▶ Exercise directions: Reproduce the stretch of items below word for word, from the line containing "Which series has the largest total" through the line containing "What is the label of the 9th", and leave the pictures out of your answer.

▶ Records provided:
────────

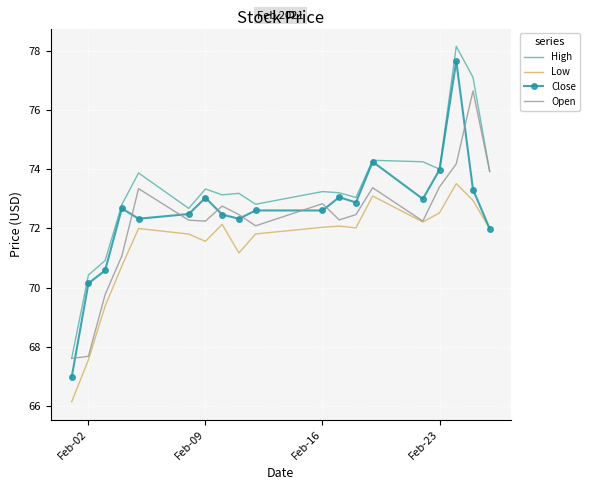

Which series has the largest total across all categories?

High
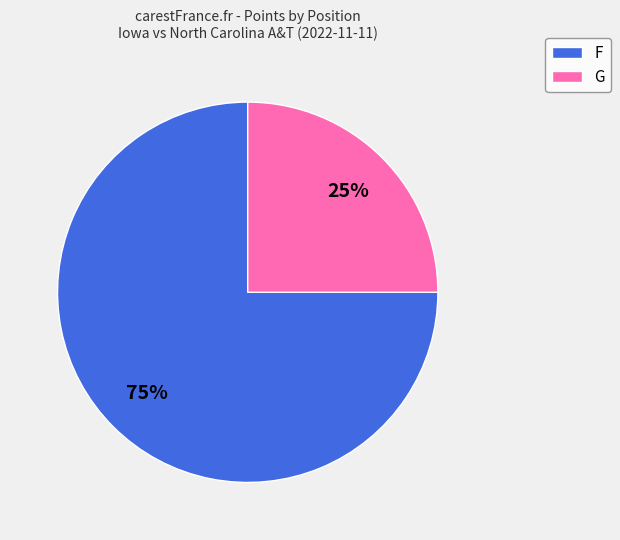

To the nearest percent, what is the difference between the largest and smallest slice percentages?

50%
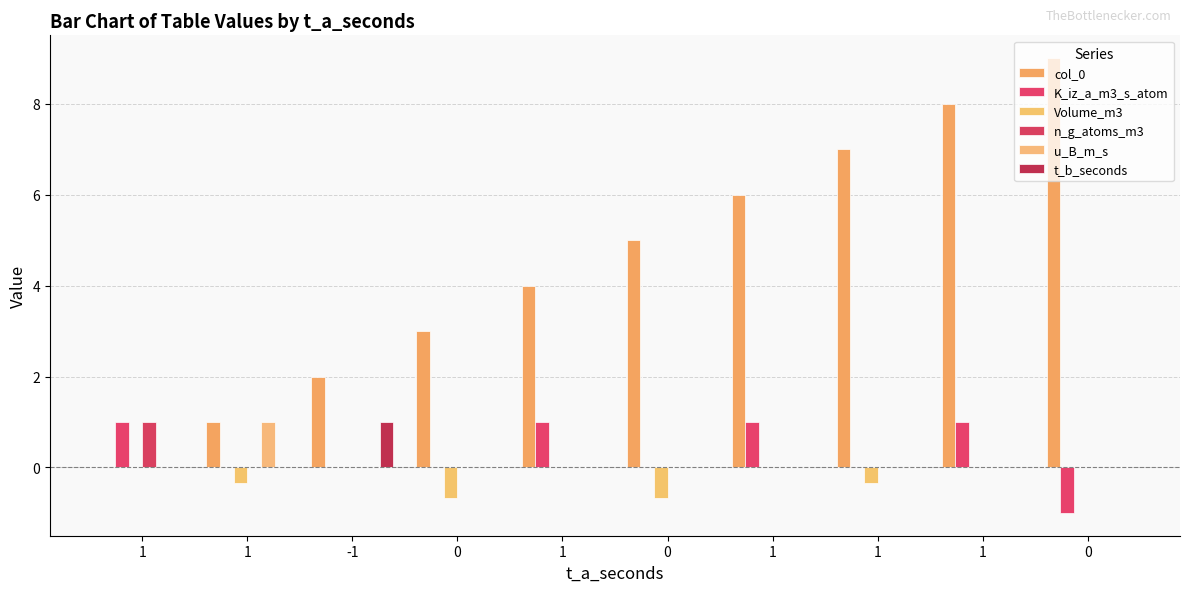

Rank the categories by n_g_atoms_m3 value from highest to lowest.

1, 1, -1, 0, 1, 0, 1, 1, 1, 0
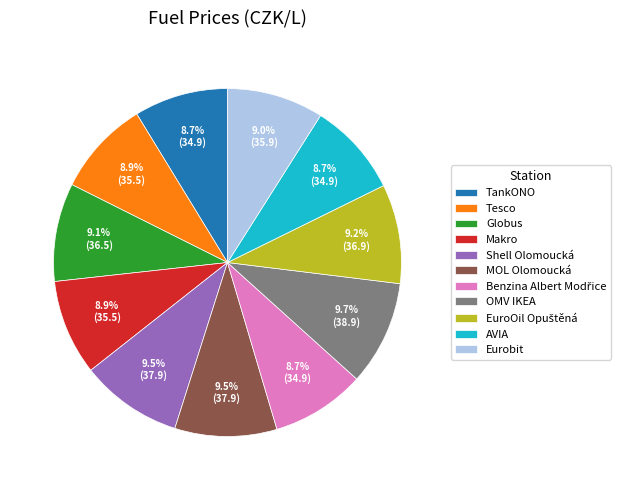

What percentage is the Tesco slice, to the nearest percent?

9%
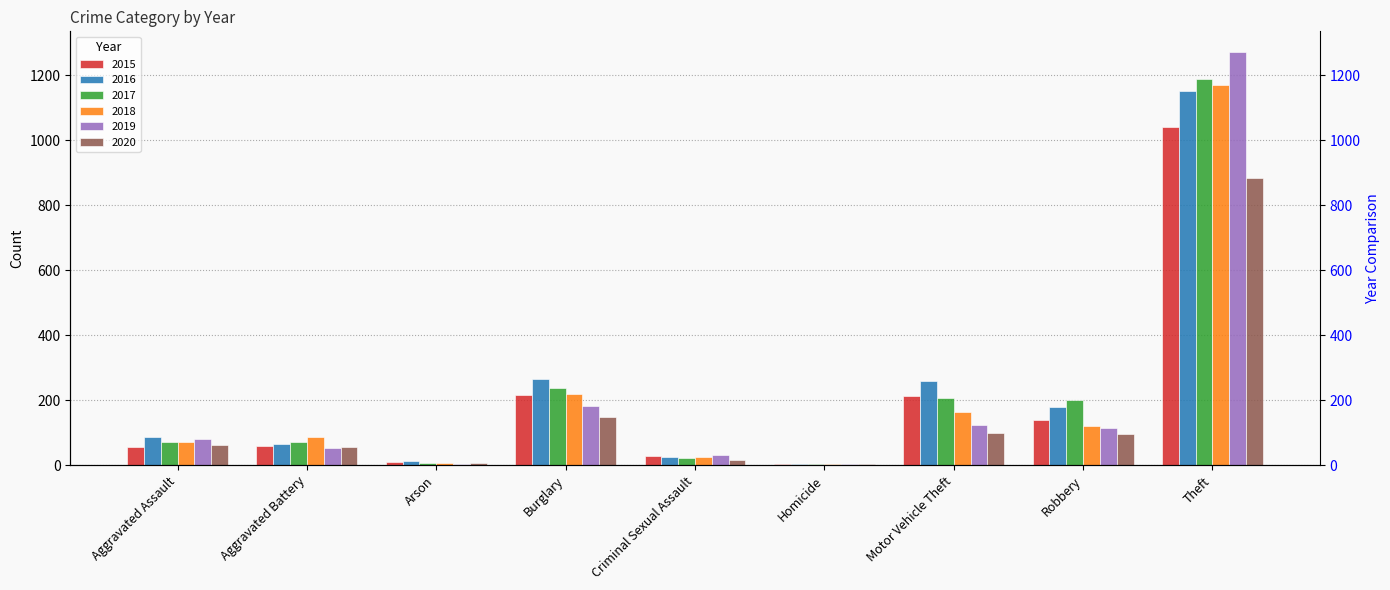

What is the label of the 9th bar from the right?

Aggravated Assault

────────

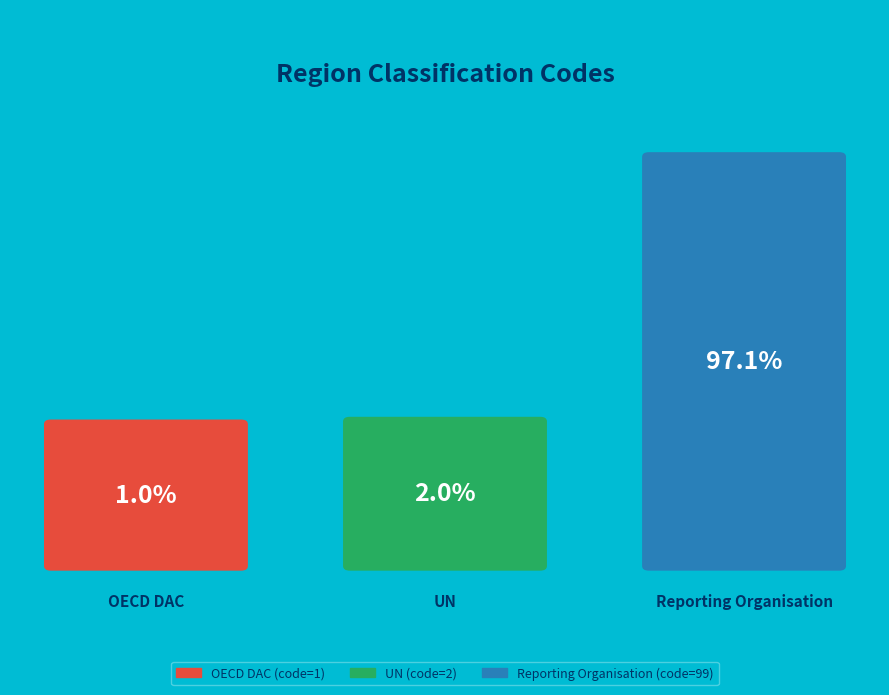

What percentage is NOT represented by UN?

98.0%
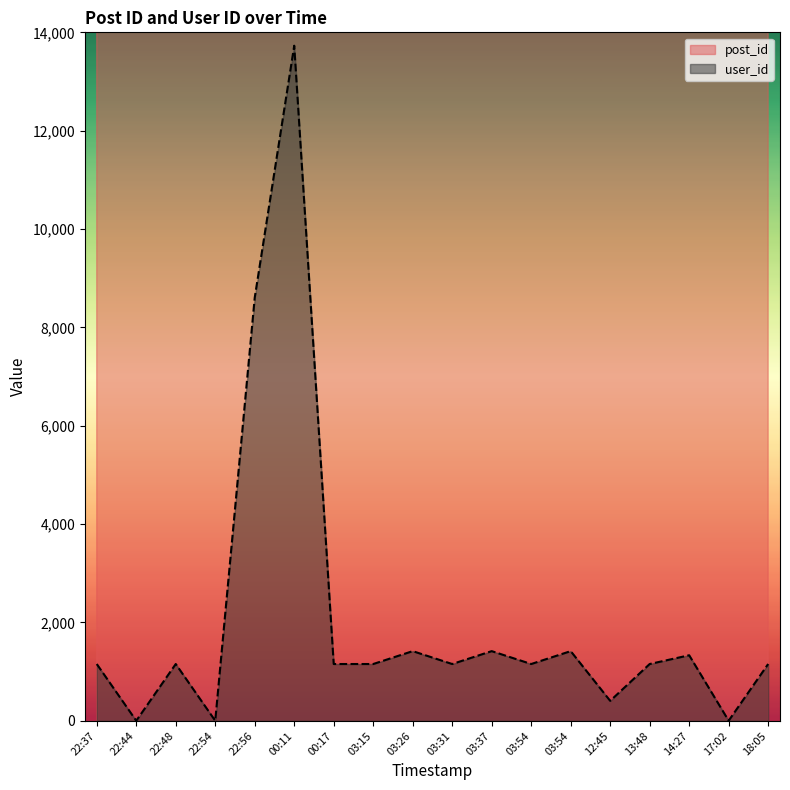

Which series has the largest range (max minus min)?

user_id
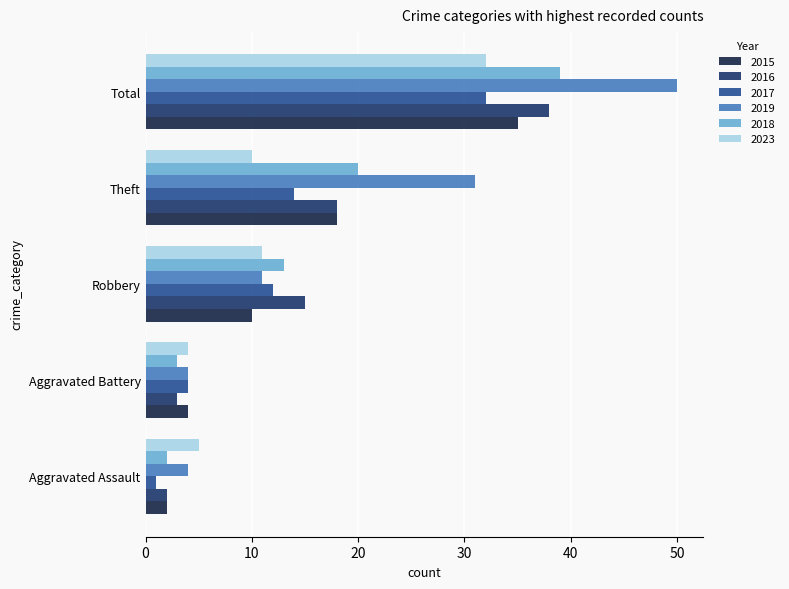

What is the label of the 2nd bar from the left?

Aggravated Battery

────────

▶ Reply:
Which series has the largest total across all categories?

High

To the nearest percent, what is the difference between the largest and smallest slice percentages?

50%

Rank the categories by n_g_atoms_m3 value from highest to lowest.

1, 1, -1, 0, 1, 0, 1, 1, 1, 0

What percentage is the Tesco slice, to the nearest percent?

9%

What is the label of the 9th bar from the right?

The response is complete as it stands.